TASK ITEM: List every line in the entries below that contains the string "alla".

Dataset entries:

==*==

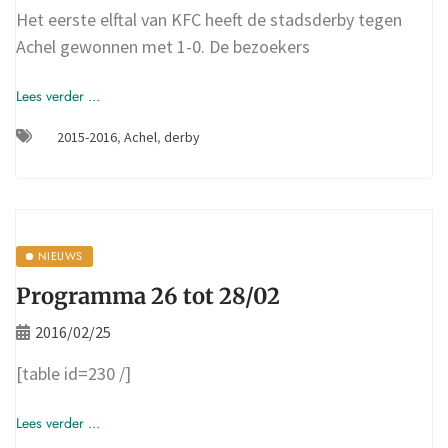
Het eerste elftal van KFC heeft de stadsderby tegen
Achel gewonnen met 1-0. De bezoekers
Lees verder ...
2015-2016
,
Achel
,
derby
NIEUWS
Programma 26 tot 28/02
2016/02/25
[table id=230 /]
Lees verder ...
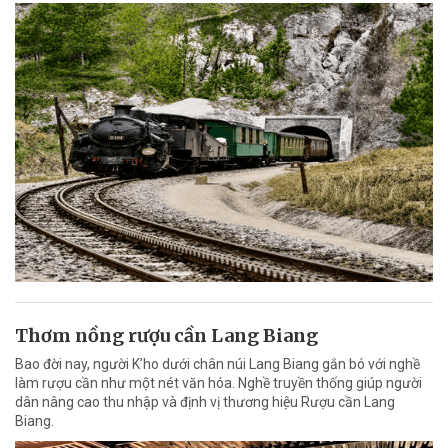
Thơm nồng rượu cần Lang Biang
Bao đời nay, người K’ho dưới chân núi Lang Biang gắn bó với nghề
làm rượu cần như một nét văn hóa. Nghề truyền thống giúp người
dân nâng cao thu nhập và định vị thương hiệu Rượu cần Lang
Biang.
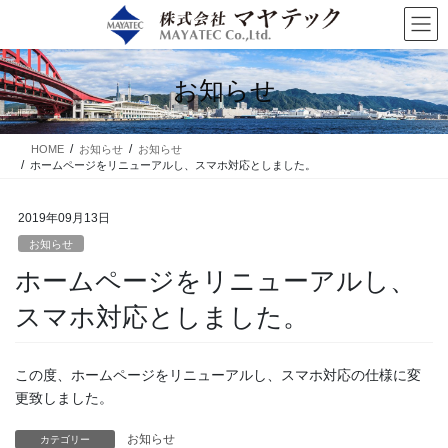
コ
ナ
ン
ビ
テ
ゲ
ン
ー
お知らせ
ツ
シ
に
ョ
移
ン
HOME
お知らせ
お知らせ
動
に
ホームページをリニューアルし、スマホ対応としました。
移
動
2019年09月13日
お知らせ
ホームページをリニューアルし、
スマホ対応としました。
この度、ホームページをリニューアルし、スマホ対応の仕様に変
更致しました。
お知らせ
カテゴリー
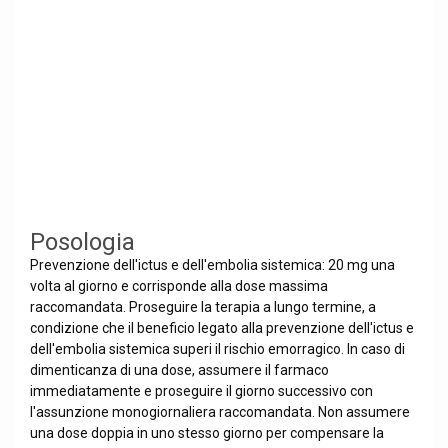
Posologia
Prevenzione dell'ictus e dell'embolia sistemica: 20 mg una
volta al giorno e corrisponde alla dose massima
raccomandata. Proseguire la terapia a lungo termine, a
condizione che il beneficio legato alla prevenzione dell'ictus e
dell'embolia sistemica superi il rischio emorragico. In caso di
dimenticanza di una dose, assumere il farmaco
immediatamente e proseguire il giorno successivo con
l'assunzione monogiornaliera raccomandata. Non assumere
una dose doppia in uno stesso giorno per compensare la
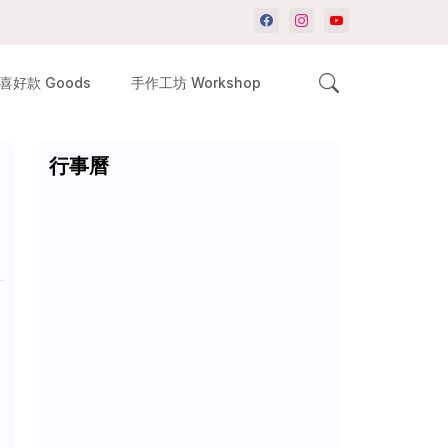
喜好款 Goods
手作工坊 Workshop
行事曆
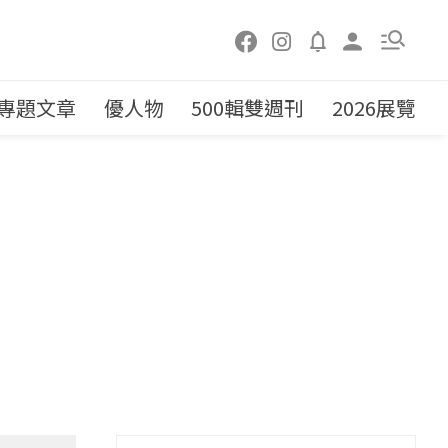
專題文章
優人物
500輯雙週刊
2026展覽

==*==

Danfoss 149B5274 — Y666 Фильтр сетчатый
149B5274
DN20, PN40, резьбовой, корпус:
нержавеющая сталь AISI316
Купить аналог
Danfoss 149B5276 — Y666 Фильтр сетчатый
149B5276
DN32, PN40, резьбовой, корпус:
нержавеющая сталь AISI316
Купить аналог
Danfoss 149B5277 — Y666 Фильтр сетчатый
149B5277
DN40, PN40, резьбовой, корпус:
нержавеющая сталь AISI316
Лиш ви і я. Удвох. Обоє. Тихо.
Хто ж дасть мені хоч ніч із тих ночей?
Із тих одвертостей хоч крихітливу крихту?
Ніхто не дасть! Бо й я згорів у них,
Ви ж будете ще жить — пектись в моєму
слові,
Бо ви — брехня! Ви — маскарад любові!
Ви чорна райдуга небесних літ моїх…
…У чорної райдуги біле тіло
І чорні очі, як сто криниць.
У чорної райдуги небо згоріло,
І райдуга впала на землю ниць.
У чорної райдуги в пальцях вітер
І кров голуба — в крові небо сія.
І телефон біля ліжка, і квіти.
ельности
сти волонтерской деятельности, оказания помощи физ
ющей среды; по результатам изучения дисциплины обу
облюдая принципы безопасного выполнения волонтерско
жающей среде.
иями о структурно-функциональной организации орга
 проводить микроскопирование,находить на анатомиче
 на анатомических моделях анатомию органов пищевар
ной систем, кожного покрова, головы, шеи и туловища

==*==

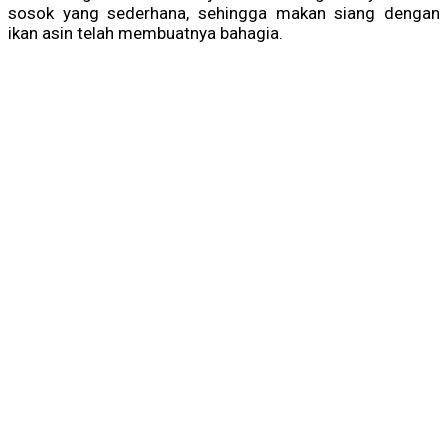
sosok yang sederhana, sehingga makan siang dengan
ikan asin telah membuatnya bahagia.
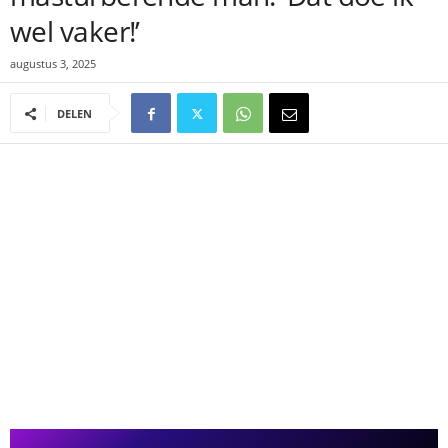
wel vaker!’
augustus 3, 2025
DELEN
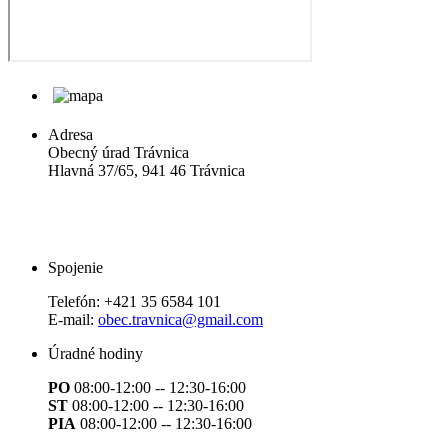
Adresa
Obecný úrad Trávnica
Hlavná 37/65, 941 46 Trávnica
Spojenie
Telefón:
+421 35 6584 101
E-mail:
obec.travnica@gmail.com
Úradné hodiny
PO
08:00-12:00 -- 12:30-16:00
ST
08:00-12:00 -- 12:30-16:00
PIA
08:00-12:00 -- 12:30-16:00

==*==

ANSWER SPACE:
volta al giorno e corrisponde alla dose massima
condizione che il beneficio legato alla prevenzione dell'ictus e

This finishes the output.